Türkiye ve Sri Lanka’nın ekonomik bağımlılığının yanında kendi ülke özgünlüğünde de benzer yanları olduğunu belirten Tümüklü, şöyle devam etti; “Türkiye, Kürt sorununda bir sömürge siyaseti yürütüyor. Sri Lanka’da Tamil gerillalarını bastırmakla ilgili inanılmaz bir güvenlik politikası uyguluyor. Doğal olarak da büyük kaynaklarını savaşa harcıyorlar. Yine devlet yönetme şekilleri de çok benzer; her ikisi de çeteci yöntemler kullanıyor. Sri Lanka’da da cumhurbaşkanlığına bağlı çeteler var, Türkiye’de AKP’ye bağlı çetelerin olduğu gibi. Türkiye’de de bu anlamıyla, her an bir krizin patladığı, Gezi, Kobane gibi serhildanlaşacak bir isyanın her an patlaması olasıdır. Çünkü bu ülkelerin, bu haliyle krizi aşma şansı yok. Kapitalizmin kendi örgütleme biçimi ve bu sermaye düzeniyle çıkış yok. Çıkış, halk ayaklanması ve onun devrimci bir çizgide gelişmesiyle mümkün.”

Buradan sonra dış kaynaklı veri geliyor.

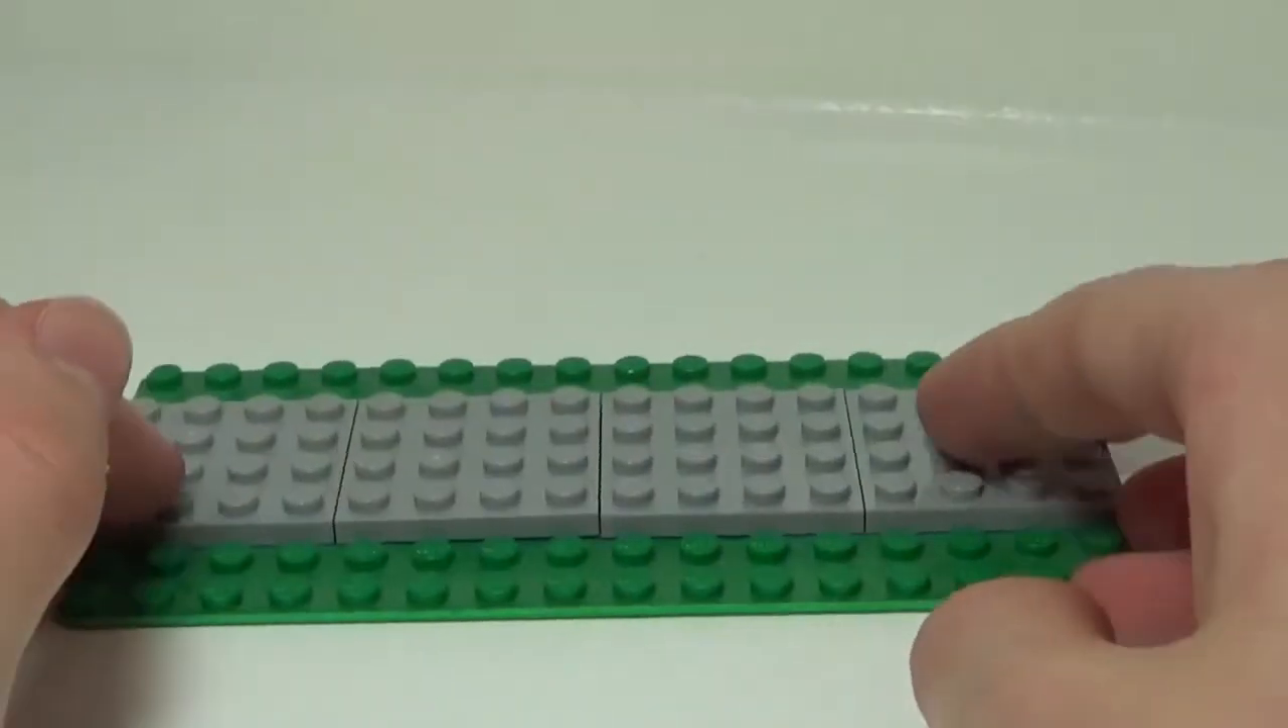So what I've done here is taken four 4x4 light bluish gray plates, and I have laid them out on this kind of oddly shaped base plate.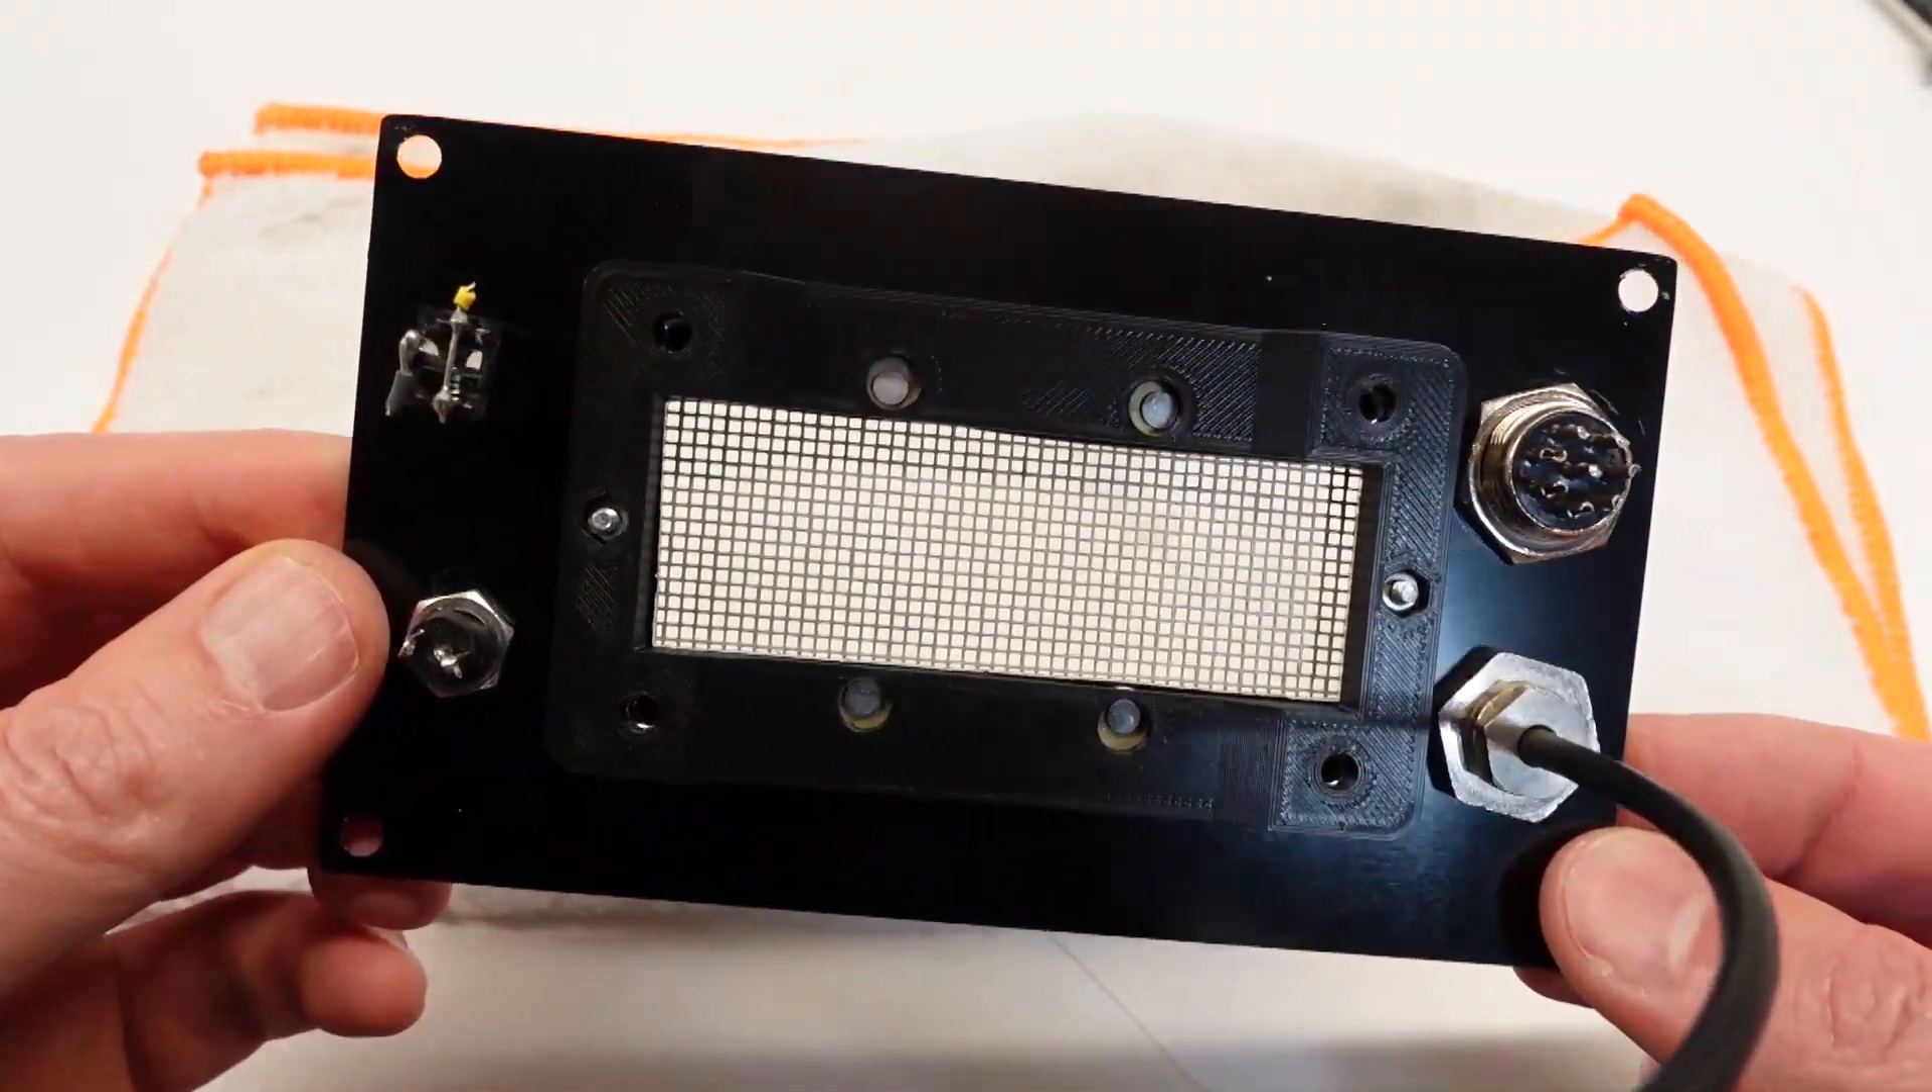Here's the speaker mounting bracket attached to the back panel using two number four screws engaging the two captive number four nuts.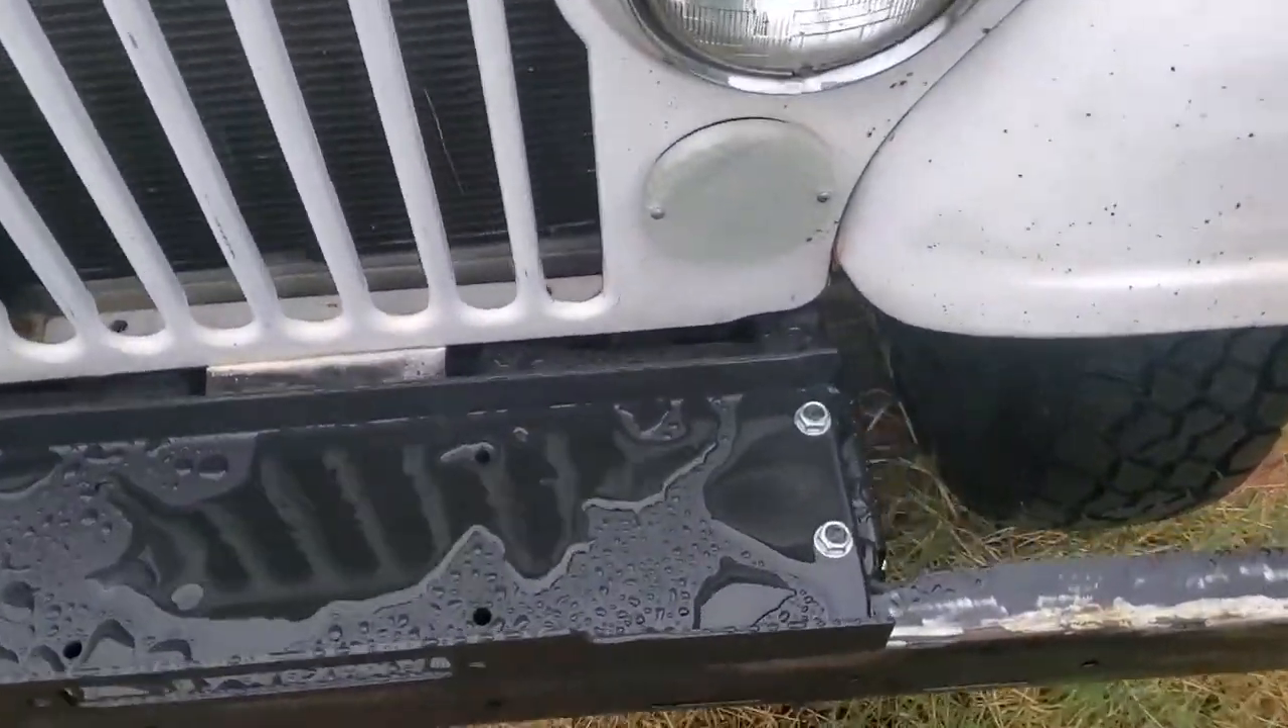I did get the winch plate finished, and I got it set up and mounted and tightened down.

Bir yazısında, ‘İçinden geçtiğimiz dönem, olanakların ve risklerin iç içe geçtiği, kimin nerede durduğuna ve nasıl müdahale edeceğine bağlı olarak,  olanağın mı riskin mi öne geçeceği bir zaman dilimini ifade ediyor’ diyen eski Halkların Demokratik Partisi (HDP)  Eş Genel Başkanı Figen Yüksekdağ’ın dönemi anlatan sözlerini hatırlatarak devam eden Tümüklü; “Hiç kuşkusuz, Figen Başkanın söylediği riskler belli; faşizmin dalga dalga yükselişi, savaşların artışı ve kapitalizmin dünyayı yok oluşa sürükleyişinin hızlanışı. Bir taraftan halk ayaklanmalarıyla bir umudun ve direnişin mayalandığı bir olanağı ifade ediyor. Hiçbir şey olanak dışı değil.  Bu kadar açlığın, yoksulluğun ve sefaletin olduğu bir zeminde, bu halkın öfkesini isyana çevirecek, örgütlü, birleşik bir mücadelenin varlığı ve yokluğu meselesidir. Rojava Devrimi dışında neredeyse bütün ayaklanmalar ve halk isyanlarında bir sönümlenme var. Çünkü birleşik bir devrimci önderlik sorunları var. Bu bakımdan Türkiye’de Gezi ve Kobane Serhildanı benzeri bir ayaklanmanın oluşmasını sağlayacak ve bu çelişkileri büyütecek, gerçek anlamda bir devrimci önderliğe ihtiyaç var. Biz, emekçiler ve ezilenlerin siyasetini yapanlar, halkın öfkesini örgütlemekle mükellefiz. Türkiye’de de bu çok uzak bir ihtimal değil” şeklinde konuştu.